Exprime el sombrero con sus manitas cambiando el peso de un pie a otro, pensando que esto es una gran tragedia dentro de la historia de las tragedias. No sabía además que pensar en besar a alguien podía llevar a ser pecado y, por consiguiente, al infierno...

—BruUu —presiona musicalmente para que conteste.

Sacro imperio baja la cabeza y susurra un nombre por lo bajito.

—No te he oídooo.

—Pero ya te lo dije.

—Pero no te he oído, así que es como mentira por omisión.

—Pero... —le mira, porque en serio que no quiere decírselo, porque... no.

—No hay más remedio —se encoge de hombros.

—Es que no quiero decírtelo.

—¿Por qué no? —frunce el ceño.

—Porque es algo mío... —susurra.

—Pero... ¿es que no confías en mí?

—Ja, pero...

—¿Entonces?

—Pero es que no quiero... —susurra porque no sabe por qué.

—Esa no es una respuesta...

Sacro Imperio frunce el ceño, se sonroja más, vuelve a arrugar su sombrero y vuelve a bajar la vista.

—¿Y si prometo no volver a pensar en ello?

—Ah, tampoco podrás hacerlo, eso es aún PEOR.

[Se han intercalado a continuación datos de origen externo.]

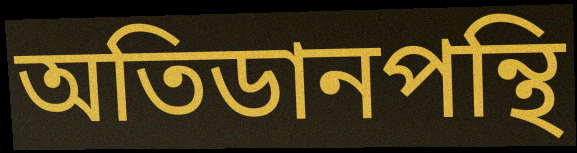
অতিডানপন্থি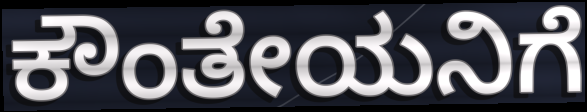
ಕೌಂತೇಯನಿಗೆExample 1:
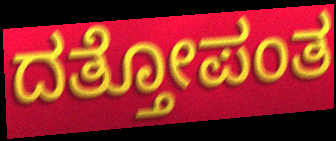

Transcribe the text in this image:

ದತ್ತೋಪಂತ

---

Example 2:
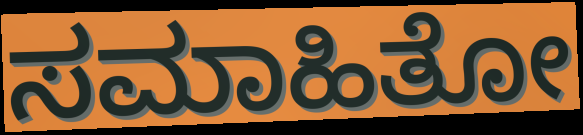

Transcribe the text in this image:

ಸಮಾಹಿತೋ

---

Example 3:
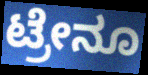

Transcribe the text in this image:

ಟ್ರೇನೂ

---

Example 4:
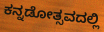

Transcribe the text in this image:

ಕನ್ನಡೋತ್ಸವದಲ್ಲಿ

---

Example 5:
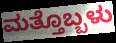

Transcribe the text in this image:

ಮತ್ತೊಬ್ಬಳು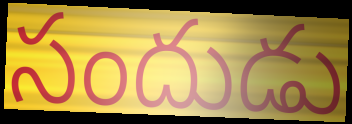
సందుడు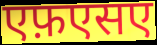
एफ़एसए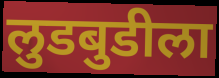
लुडबुडीला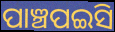
ପାଞ୍ଚପଇସି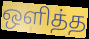
ஒளித்தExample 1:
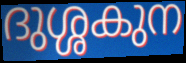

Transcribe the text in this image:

ദുശ്ശകുന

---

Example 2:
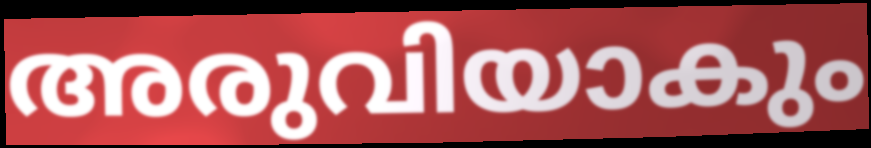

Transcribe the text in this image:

അരുവിയാകും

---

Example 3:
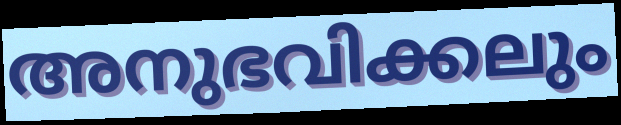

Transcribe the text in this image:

അനുഭവിക്കലും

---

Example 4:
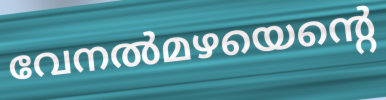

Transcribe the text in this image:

വേനൽമഴയെന്റെ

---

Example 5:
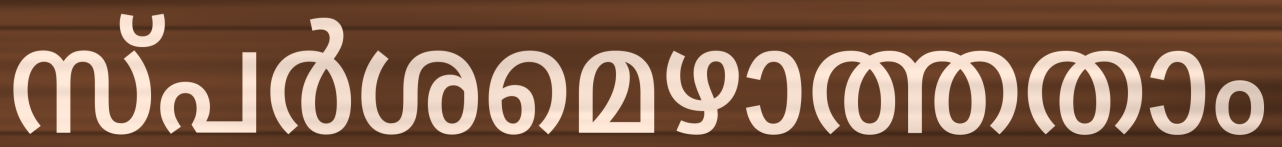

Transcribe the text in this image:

സ്പർശമെഴാത്തതാംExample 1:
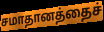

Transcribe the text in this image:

சமாதானத்தைச்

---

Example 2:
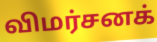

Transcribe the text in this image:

விமர்சனக்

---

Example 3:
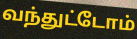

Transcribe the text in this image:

வந்துட்டோம்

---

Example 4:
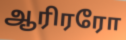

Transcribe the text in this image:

ஆரிரரோ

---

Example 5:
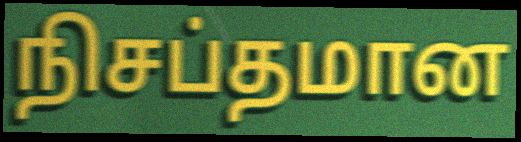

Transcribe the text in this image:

நிசப்தமான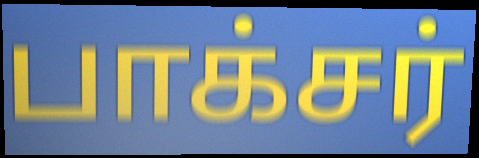
பாக்சர்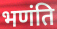
भणंतिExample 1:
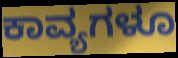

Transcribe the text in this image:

ಕಾವ್ಯಗಳೂ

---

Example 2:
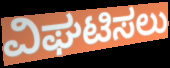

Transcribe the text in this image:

ವಿಘಟಿಸಲು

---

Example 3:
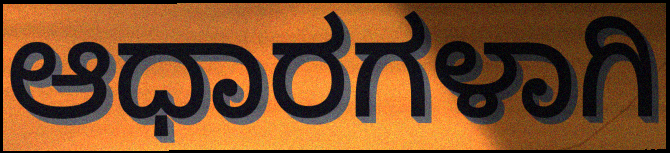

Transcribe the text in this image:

ಆಧಾರಗಳಾಗಿ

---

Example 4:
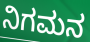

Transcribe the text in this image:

ನಿಗಮನ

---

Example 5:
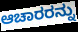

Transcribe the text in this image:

ಆಚಾರರನ್ನುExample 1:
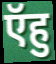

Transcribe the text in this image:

ऍहु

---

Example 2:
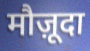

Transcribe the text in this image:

मौज़ूदा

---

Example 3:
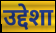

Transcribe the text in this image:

उद्देशा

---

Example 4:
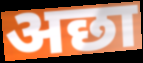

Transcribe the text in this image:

अछा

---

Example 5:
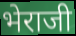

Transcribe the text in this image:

भेराजीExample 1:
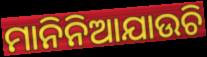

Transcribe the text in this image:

ମାନିନିଆଯାଉଚି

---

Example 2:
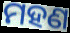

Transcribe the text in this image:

ମହଣ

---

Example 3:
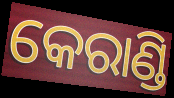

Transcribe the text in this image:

କେରାଣ୍ଡି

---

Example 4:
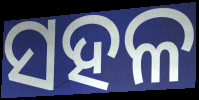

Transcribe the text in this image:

ସହଳ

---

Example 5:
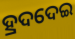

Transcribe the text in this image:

ହ୍ରଦଦେଇ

Le mira agobiado de nuevo desconsolado.

—Más te vale decírmelo o lo descubriréee.

—¡No quiero que lo descubras!

—Pues lo haré... y... seguramente se lo diré a ella —el maligno. Al pequeño Sacro Imperio casi le da un infarto.

—Neein! Nein, bitte, Preussen! ¡No le digas! —se le acerca y le toma de la manga del saco.

—Ah, sí que se lo diré, le diré que estás enamorado de ella y que quieres darle besitos... —sigue en plan "es un hecho irremediable".

—Nein! Nein! Preussen! Bitte, bitte no le digas nada! —protesta genuinamente agobiado—. ¡Te diré quién es si prometes no decirle!

—Bien —sonríe vencedor.

—E-Es... Es... —susurra y creo que esta vez tendrá buena suerte, porque en cuanto abre la boca y se lo dice empieza la música ahogando su voz.

—Was?

Al empezar a sonar la música, todos se vuelven al frente a mirar... el primero en salir en Veneciano, dando saltitos y repartiendo flores, con su vestidito.


¡Me encanta esta historia! ¡Esto es lo que Prusia añade a la mezcla! ¡Y si no te comerías a Sacro Imperio de lo mono que es, es que no tienes corazón!